Japanese writer (1933–2024)

Sakae Saitō (斉藤栄, Saitō Sakae) was a Japanese author of popular fiction active during the Shōwa and Heisei periods of Japan.

==Early life==
Saitō was born in Ota-ku, Tokyo. In 1944, he moved with his mother to her hometown of Fujisawa, Kanagawa. He started writing novels from junior high school. In high school, he was a classmate of Shintaro Ishihara, and assisted him in the creation of the literary circle Shonan Bungei.

After graduating from Tokyo University with a legal degree, he went to work as a bureaucrat at the Yokohama city hall, continuing to write novels on the side.
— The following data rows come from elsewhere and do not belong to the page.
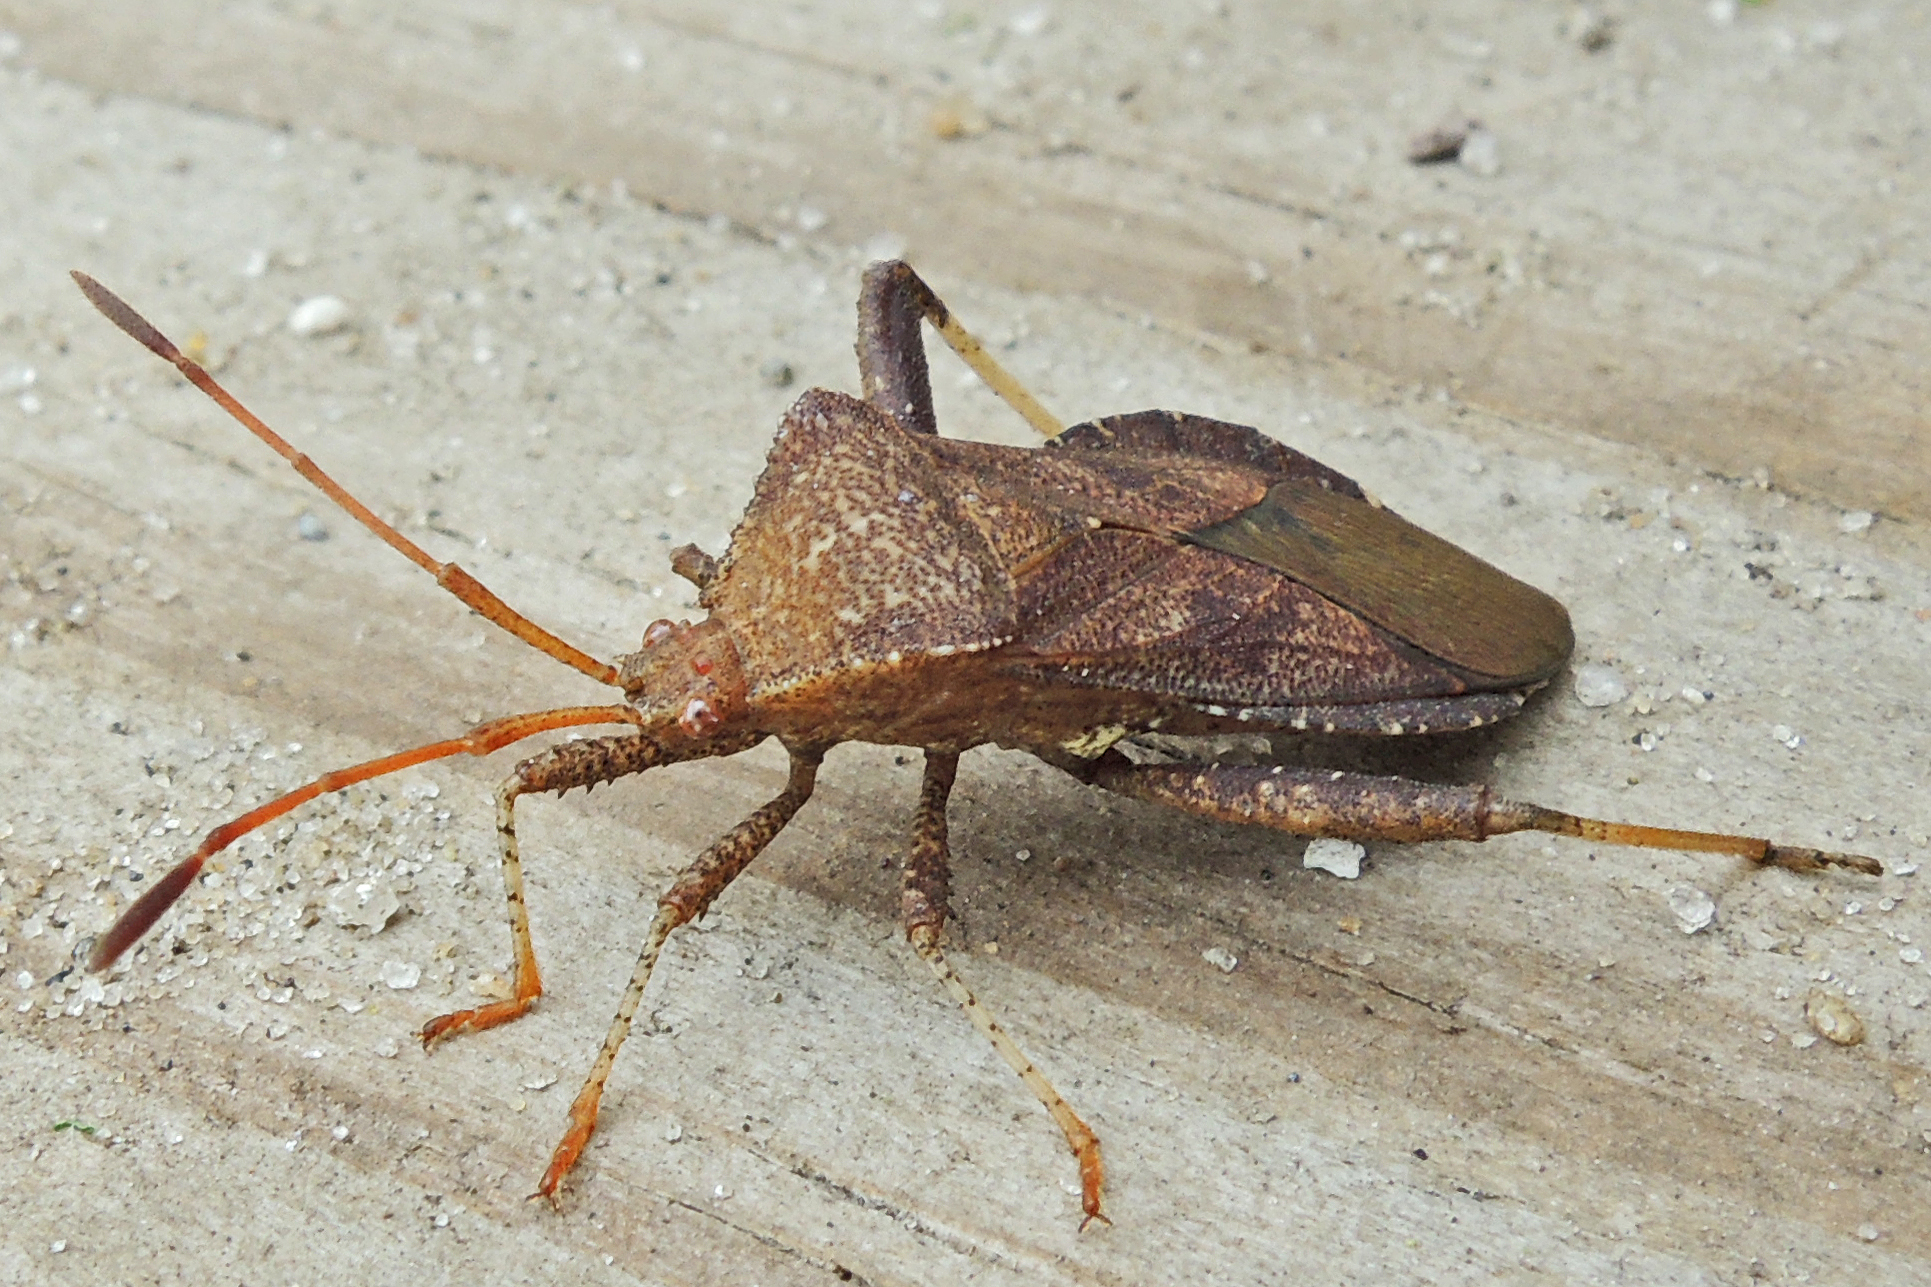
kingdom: Animalia
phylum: Arthropoda
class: Insecta
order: Hemiptera
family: Coreidae
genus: Euthochtha
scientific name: Euthochtha galeator
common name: Helmeted squash bug
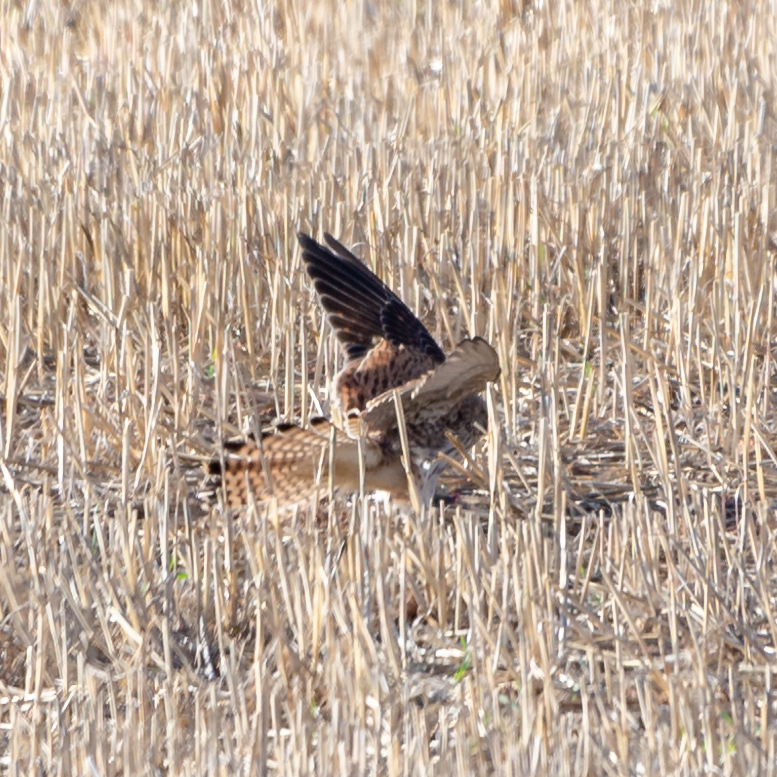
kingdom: Animalia
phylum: Chordata
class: Aves
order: Falconiformes
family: Falconidae
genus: Falco
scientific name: Falco tinnunculus
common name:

With his legal background and Tokyo University credentials, he was often offered more lucrative posts within the central government, but he always refused as this would rob him of time to write.

== Writing career ==
In 1966, Saitō was awarded the 12th Edogawa Rampo Prize for his mystery novel "Murder of the Chessman" (王将に児あり, Ōshō ni koari) He followed on this with several best-selling mystery series, creating the "Tarot Himeko series", the "Inspector Edogawa Murder-Travel series", and the "Inspector Kobayakawa series", which were the basis for several popular television series.

Saitō is known for his tremendous creative speed, at times producing several hundred pages of work a week, or completing a novel within the span of a month. In particular, the Tarot Himeko series exceeded 80 novels from 1985 to 1992, and is also credited with creating a revival in the fortune-telling industry and the sales of tarot cards in Japan.

== Death ==
Saitō died on 15 June 2024, at the age of 91.